At this point, she could have decided that her staff just wasn’t interested in mindfulness and moved on to the next trend in education. Instead, she took a step back and asked herself why this didn’t work. She realized that while yoga and meditation appealed to her as an avenue for her personal mindfulness practice, not all of her staff had bought into the concept of mindfulness as quickly and deeply as she had. She decided to go back to the drawing board, consult with some enthusiastic teachers, and figure out how to bring mindfulness to Randolph in a more organic way.

Finding the Mindfulness Practices that Work for Randolph

Luckily, Erica had an ally in one staff member who thought using mindfulness and yoga in her classroom was just what her students, who she felt she was constantly playing self-regulation Whack-a-mole with, needed. Erica granted this teacher permission to spend part of her days doing kid-friendly yoga practices with her students. Everyone was impressed with how effective the mindfulness was at helping students regulate.

After some careful thought and consideration, Erica realized that while starting with one’s own mindfulness practice is the most appropriate and effective way to bring mindfulness to those you teach, teachers weren’t seeing the connection between their personal regulation and that of their class. She began repeating a lesson she’d learned from Ms. van Lent’s sessions, “Your class can only be as regulated as you are.” For the 2019-2020 school year, Erica supported her staff’s idea to take a multi-pronged approach to addressing trauma. She would continue bringing experts in to teach educators about the neurobiology of trauma and practical steps to take to help students who have experienced trauma. In addition, teachers would build their foundations for a mindfulness practice by exploring the philosophy of mindfulness before jumping into a personal practice.

Photo courtesy of Tim Calabro and The Herald of Randolph

This school year, she’s addressing the pressing needs in the classroom by focusing on self-regulation. She’s encouraging teachers to make time and space in multiple instances throughout the day to clear the emotional table to engage in social-emotional learning activities. Randolph is doing this through the RISE program, a brainchild of the teacher who saw so many benefits using mindfulness in her own classroom that she wanted the rest of the school to feel the difference it can make for them, too. The RISE program is being led by a licensed social worker and a clinical psychologist she hired to increase Randolph’s ability to respond to trauma in the moment. These two new staff members will work with students to increase their ability to regulate by teaching them about mindfulness, yoga, and social-emotional skills. These women will bring their backgrounds in the mental health field into classrooms and homes because Erica understands that to sustainably decrease toxic stress in students’ lives, you have to change the systems in place at home, too.
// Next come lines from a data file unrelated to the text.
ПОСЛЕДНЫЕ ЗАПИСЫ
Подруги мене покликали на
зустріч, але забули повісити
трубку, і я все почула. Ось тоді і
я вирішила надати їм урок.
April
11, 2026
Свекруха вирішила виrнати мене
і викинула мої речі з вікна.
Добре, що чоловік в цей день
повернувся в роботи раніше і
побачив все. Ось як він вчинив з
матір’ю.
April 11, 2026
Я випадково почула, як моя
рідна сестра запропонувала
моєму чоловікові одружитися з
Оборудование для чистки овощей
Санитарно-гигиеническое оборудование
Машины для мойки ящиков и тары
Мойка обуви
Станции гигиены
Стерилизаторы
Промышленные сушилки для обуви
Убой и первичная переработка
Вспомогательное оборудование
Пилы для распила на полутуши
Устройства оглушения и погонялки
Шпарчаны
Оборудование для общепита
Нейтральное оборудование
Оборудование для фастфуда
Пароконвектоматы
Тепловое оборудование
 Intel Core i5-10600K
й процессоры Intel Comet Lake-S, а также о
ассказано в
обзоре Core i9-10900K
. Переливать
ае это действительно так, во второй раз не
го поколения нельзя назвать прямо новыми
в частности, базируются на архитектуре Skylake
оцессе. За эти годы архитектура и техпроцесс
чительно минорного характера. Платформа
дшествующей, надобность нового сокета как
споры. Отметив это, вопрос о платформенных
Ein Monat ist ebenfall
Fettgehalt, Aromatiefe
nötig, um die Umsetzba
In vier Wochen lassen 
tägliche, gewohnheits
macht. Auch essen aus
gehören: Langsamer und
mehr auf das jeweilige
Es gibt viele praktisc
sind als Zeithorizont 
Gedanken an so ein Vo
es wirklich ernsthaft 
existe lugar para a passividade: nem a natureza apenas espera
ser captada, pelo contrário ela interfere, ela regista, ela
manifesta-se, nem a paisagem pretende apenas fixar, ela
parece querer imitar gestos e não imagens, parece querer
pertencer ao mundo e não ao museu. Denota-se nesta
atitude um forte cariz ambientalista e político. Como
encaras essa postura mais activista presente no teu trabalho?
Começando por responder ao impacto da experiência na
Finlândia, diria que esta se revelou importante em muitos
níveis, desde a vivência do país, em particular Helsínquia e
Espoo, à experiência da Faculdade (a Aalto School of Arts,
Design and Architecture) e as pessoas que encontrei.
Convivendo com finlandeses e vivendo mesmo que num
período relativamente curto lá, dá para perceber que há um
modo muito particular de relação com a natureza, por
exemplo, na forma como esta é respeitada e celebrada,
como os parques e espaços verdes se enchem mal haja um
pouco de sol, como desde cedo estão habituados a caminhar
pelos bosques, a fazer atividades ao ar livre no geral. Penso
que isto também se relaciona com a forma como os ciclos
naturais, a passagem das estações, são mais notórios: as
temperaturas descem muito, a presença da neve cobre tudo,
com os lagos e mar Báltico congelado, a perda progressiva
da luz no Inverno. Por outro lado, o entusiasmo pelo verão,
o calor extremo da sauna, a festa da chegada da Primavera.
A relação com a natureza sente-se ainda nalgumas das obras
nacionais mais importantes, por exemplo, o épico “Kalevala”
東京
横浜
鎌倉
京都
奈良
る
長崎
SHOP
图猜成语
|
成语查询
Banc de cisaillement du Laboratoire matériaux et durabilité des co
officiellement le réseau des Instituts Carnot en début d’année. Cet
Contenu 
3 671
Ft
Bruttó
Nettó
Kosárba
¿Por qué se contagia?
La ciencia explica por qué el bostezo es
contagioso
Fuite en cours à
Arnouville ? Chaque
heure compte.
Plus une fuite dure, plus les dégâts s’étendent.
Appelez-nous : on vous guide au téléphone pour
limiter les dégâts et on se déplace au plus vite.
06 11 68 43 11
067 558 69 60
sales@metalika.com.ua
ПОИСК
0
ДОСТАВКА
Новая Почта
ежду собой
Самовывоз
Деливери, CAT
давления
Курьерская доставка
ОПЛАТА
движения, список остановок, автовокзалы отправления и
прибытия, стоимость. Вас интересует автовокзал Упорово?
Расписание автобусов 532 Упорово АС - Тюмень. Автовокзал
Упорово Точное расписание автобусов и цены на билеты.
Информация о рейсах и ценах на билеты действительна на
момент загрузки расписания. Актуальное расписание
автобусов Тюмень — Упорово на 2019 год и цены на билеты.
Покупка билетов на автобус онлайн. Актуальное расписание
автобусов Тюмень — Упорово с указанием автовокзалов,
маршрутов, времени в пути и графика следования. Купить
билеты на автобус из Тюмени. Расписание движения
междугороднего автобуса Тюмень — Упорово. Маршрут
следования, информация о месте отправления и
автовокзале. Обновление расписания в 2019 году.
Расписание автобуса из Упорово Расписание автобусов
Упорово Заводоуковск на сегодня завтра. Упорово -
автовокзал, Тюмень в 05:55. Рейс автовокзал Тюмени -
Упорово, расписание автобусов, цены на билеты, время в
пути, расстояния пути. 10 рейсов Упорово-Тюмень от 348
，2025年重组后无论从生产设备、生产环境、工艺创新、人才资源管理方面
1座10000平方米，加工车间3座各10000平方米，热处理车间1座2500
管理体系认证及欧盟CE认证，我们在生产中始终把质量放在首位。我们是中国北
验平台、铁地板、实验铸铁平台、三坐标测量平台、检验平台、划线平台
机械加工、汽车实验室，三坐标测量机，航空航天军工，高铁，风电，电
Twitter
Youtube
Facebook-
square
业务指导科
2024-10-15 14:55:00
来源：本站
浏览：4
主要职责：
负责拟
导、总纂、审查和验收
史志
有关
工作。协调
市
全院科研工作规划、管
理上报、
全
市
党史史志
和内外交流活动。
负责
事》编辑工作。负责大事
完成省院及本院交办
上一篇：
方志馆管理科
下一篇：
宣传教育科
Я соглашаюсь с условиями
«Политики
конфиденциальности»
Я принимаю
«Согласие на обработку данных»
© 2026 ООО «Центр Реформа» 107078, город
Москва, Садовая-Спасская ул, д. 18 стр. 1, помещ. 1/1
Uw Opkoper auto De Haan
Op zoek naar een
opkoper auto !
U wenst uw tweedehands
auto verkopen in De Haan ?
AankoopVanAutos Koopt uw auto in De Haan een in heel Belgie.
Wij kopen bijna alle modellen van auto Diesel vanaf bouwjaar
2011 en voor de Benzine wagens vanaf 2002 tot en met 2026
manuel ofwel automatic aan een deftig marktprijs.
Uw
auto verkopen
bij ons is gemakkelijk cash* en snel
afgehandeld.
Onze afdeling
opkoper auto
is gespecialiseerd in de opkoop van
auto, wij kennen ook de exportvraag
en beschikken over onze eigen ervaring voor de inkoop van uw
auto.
Teachers will be reading and participating in a book study about Happy Teachers Change the World, which the teacher who found success with yoga in her classroom recommended. Erica hopes this will inspire them to find exactly which methods will enhance their own mindfulness practice.

Erica is grateful for the opportunity the Childhood-Trauma Learning Collaborative (C-TLC) has given her to network with other school leaders passionate about mindfulness. She’s enjoying learning about programs and activities that have worked for other schools. Her work in the C-TLC has inspired her to inundate herself in mindfulness since the end of last school year. She’s excited to see how her staff and students respond to her plan to encourage a more mindful school community this year.